The Bureau of Prisons has a process through which an inmate may seek formal review of a complaint related to any aspect of his confinement. (Doc. 53-2, Cunningham Decl., at 4, ¶ 2.) If informal resolution (BP-8) proves unsuccessful, the inmate may raise the complaint with the warden of the institution (BP-9) where he or she is confined. (Doc. 53-2, at 4, ¶ 2.) If an inmate is dissatisfied with the warden's response, he or she may appeal the decision to the Regional Director and then to the General Counsel of the BOP (BP-10, BP-11). (Doc. 53-2, at 4, ¶ 2.) A BOP decision is not final-and thus not reviewable-until the General Counsel's Office has resolved the appeal. Id.

The Cunningham declaration and supporting documentation establish that Bush failed to utilize any facet of the administrative review process with respect to the December 2006 assault. Although he avers that he gave his BP-9, BP-10, and BP-11 complaining of the December 2006 assault and rape to defendant Cavanaugh and that in February 2007, defendant Cavanaugh informed him that his requests for administrative relief were received by the appropriate offices and an investigation was being conducted (Doc. 33, at 12, ¶14), he fails to support these statements by submitting affidavits, documentary or other evidence. He provides no copies of the documents he supposedly filed during the grievance procedure or of any administrative responses. Instead, he wholly relies on unsupported assertions, conclusory allegations and mere suspicions, which are insufficient to overcome summary judgment. The party adverse to summary judgment must raise "more than a mere scintilla of evidence in its favor" in order to overcome a summary judgment motion and cannot survive by relying on unsupported assertions, conclusory allegations, or mere suspicions.
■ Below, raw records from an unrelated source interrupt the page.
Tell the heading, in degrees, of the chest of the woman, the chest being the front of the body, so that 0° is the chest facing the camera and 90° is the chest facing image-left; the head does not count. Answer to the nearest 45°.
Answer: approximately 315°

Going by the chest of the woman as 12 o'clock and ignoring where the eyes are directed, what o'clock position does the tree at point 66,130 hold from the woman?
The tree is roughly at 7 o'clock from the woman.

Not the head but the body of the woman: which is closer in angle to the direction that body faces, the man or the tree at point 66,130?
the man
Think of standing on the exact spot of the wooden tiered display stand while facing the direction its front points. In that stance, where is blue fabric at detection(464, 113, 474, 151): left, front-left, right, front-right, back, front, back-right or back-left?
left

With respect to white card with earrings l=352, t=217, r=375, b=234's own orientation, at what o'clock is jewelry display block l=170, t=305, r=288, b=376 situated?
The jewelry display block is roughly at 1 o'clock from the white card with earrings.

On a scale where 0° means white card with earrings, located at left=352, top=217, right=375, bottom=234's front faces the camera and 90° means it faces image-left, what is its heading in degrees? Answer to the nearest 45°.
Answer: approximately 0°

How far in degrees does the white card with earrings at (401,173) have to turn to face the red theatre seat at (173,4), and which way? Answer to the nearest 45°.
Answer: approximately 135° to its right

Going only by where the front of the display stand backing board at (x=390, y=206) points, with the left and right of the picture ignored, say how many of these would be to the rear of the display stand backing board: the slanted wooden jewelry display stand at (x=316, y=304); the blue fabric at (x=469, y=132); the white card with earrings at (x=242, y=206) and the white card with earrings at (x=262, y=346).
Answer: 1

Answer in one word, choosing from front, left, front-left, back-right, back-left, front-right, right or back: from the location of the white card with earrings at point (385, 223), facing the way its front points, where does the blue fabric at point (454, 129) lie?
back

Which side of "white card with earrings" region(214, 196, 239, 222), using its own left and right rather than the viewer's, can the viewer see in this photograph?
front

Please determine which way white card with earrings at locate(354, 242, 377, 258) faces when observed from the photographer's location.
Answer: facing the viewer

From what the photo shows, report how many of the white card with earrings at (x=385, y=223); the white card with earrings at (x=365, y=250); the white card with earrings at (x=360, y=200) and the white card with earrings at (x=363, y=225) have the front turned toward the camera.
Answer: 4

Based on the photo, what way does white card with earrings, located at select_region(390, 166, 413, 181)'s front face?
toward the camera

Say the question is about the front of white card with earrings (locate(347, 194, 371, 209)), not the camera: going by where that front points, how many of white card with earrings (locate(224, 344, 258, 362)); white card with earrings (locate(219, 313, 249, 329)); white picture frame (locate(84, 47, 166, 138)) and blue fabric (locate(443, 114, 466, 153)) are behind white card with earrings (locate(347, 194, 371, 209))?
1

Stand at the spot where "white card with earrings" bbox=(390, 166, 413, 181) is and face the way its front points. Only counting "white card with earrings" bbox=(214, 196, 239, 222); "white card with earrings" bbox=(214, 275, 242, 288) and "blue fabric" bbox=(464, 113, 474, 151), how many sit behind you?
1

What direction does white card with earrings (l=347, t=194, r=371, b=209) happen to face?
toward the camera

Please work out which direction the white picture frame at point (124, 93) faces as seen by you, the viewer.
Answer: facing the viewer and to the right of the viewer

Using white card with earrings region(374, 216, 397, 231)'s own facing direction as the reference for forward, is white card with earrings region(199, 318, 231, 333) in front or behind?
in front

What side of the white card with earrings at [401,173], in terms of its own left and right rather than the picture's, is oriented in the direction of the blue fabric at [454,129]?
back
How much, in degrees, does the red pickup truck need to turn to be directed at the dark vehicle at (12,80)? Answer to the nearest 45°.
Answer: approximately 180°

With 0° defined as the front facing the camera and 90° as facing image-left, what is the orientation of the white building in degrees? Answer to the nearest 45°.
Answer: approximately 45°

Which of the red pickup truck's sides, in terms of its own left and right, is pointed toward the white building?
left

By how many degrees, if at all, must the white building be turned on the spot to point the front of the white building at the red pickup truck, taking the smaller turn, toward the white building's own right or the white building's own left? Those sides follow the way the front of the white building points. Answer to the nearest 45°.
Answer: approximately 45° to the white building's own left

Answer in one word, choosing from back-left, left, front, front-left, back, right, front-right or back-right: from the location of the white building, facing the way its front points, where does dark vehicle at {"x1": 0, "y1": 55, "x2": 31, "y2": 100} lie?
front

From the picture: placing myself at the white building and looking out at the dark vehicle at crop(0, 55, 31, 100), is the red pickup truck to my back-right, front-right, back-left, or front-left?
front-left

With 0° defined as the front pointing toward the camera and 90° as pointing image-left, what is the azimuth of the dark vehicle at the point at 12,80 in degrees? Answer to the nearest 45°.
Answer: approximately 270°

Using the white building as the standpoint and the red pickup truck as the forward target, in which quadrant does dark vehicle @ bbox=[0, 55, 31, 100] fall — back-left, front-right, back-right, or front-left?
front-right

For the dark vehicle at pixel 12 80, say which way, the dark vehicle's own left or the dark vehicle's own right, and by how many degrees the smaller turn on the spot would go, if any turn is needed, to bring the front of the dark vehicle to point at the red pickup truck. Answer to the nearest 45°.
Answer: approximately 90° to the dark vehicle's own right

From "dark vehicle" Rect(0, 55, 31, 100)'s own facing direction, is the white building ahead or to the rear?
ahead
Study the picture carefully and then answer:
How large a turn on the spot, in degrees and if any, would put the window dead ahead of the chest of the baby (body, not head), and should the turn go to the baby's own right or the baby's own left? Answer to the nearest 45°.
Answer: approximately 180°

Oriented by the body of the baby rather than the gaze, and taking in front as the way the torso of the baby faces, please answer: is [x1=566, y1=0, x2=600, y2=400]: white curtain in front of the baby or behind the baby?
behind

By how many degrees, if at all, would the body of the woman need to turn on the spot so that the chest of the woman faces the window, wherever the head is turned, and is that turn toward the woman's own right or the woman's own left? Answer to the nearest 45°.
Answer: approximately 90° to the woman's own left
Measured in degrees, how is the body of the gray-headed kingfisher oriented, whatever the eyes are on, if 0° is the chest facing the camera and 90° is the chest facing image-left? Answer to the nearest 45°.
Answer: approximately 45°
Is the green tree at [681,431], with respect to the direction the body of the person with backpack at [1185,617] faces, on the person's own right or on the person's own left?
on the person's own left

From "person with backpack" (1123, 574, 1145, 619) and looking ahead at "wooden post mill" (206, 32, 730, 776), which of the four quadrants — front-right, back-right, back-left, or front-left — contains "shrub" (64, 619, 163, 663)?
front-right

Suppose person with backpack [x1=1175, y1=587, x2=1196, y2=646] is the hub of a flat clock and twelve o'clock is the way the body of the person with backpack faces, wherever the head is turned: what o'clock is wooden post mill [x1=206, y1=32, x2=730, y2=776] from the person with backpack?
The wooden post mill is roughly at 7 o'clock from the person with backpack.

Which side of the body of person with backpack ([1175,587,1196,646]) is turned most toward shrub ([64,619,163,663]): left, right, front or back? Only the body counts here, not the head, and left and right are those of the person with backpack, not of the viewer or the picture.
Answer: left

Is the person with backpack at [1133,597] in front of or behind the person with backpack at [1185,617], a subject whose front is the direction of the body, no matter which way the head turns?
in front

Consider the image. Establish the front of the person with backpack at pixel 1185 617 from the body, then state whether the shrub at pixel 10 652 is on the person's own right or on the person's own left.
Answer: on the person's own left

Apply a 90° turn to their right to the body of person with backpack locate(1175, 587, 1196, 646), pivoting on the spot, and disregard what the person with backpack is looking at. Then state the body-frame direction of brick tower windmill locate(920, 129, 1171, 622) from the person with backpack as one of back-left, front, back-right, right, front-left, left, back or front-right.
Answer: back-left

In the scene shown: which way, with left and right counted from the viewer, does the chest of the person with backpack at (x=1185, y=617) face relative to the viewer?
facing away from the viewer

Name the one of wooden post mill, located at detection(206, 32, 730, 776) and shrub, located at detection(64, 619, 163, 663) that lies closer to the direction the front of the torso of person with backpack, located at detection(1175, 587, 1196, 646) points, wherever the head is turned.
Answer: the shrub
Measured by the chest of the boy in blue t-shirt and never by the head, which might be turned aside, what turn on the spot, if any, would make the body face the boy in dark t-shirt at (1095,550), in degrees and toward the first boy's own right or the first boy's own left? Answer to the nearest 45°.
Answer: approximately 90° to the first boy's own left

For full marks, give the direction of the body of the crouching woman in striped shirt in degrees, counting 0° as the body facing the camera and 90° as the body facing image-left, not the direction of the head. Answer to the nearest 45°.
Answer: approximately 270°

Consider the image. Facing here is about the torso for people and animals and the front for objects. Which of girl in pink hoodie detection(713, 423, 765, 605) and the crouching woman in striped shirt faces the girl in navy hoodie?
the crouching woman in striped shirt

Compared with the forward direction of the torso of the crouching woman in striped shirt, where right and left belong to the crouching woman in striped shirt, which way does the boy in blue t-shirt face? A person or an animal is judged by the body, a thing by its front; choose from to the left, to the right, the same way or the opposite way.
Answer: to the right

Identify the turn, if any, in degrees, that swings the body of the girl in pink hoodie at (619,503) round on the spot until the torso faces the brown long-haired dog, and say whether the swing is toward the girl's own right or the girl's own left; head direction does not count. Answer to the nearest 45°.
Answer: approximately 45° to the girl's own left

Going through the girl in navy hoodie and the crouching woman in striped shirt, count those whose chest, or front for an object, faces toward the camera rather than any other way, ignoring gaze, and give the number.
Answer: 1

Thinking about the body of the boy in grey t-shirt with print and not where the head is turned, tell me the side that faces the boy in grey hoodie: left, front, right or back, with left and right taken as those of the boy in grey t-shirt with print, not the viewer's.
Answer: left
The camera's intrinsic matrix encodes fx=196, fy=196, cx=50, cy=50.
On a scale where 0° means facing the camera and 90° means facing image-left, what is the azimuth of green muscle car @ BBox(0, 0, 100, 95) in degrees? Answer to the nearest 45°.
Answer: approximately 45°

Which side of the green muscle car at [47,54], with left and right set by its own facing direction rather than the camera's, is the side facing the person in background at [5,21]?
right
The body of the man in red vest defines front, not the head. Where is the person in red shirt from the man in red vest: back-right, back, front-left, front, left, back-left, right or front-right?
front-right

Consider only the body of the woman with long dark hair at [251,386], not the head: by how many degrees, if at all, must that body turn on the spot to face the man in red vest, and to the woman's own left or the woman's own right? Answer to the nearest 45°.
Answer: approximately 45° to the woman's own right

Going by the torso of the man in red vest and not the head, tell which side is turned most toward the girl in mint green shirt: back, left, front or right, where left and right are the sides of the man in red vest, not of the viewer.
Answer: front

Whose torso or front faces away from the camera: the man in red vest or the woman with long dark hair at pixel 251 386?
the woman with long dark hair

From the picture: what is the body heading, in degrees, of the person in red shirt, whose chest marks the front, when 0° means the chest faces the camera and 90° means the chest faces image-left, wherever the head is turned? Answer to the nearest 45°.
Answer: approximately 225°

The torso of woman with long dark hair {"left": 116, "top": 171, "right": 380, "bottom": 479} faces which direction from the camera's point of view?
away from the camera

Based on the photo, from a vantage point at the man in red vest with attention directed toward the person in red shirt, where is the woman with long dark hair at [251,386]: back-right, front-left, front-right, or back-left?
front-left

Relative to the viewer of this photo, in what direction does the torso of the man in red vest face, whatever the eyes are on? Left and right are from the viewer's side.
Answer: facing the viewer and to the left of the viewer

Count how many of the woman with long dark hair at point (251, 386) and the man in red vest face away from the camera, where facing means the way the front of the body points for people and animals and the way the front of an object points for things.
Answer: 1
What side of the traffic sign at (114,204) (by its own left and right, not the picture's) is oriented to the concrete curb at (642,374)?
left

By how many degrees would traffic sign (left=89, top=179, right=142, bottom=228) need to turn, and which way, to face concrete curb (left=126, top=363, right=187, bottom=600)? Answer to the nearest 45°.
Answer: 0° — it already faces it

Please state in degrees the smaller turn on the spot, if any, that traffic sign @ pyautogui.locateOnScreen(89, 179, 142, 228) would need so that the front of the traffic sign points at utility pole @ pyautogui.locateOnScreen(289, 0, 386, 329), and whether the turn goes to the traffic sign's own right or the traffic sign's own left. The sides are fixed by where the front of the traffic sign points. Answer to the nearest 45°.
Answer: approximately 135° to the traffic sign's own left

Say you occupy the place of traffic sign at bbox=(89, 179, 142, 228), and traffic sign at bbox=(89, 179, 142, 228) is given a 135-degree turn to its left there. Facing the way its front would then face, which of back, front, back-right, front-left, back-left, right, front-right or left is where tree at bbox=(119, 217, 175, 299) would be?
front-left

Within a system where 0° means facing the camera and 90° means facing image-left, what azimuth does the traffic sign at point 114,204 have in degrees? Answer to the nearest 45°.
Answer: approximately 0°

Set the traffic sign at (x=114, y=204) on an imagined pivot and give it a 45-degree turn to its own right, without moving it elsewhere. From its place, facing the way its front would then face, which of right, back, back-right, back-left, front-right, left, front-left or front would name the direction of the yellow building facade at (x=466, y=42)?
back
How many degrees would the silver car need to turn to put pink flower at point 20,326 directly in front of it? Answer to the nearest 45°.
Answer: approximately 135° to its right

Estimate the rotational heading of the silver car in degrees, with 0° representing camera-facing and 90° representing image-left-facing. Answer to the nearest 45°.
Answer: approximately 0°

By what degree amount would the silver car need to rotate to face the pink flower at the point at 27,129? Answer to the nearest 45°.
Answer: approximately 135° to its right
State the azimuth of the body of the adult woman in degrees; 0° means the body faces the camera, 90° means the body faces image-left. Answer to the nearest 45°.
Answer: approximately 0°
Williams v. Borough of W. Chester, 891 F.2d 458, 460 (3d Cir. 1989). Bush has failed to meet his burden.*fn6 Defendants' motion for summary judgment will be granted.

III. Conclusion

Based on the foregoing, defendants' motion to dismiss and for summary judgment (Doc. 50) will be granted.

CHRISTOPHER C. CONNER United States District Judge


AND NOW, this 22nd day of September, 2010, upon consideration of defendants' motion to dismiss and for summary judgment (Doc. 50), and in accordance with the foregoing memorandum, it is hereby ORDERED that:

1. Defendants' motion to dismiss (Doc. 50) is DENIED.

2. Defendants' motion for summary judgment (Doc. 50) based on plaintiff's failure to exhaust his administrative remedies is GRANTED.

3. The Clerk of Court is directed to ENTER judgment in favor of defendants and against plaintiff.

4. The Clerk of Court is further directed to CLOSE this case.

5. Any appeal from this order is DEEMED frivolous and not in good faith. See 28 U.S.C. § 1915(a)(3).